§ **Required action**
Which lines belong in your copy? Those from the start of the data through the line with "Annotated regions visible", exactly as written, without any pictures.

§ **Provided material**
++++++++++++++++++++
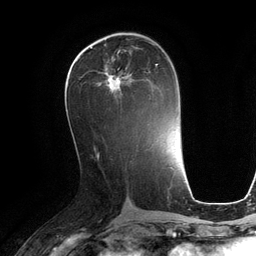
Breast MRI (dynamic contrast-enhanced), one axial slice; slice 58 of 134 in the series (ordered by position); cropped to one breast; dynamic contrast-enhanced series, time point 2 of 6 at this slice position (early post-contrast); 3 T; TE 2.8 ms, TR 6.9 ms; 1.2 mm slice thickness; 256 × 256 image matrix, field of view 190 × 190 mm. Female patient.
Annotated regions visible in this slice (semi-automatic segmentation, software-assisted and operator-edited):
- enhancing-tissue mask used for the functional tumour volume (all voxels passing the contrast-enhancement thresholds inside the analysis volume; usually the tumour): bounding box <98,60,158,99> (left, top, right, bottom; pixels)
++++++++++++++++++++
§ **Solution to the exercise**
Breast MRI (dynamic contrast-enhanced), one axial slice; slice 58 of 134 in the series (ordered by position); cropped to one breast; dynamic contrast-enhanced series, time point 2 of 6 at this slice position (early post-contrast); 3 T; TE 2.8 ms, TR 6.9 ms; 1.2 mm slice thickness; 256 × 256 image matrix, field of view 190 × 190 mm. Female patient.
Annotated regions visible in this slice (semi-automatic segmentation, software-assisted and operator-edited):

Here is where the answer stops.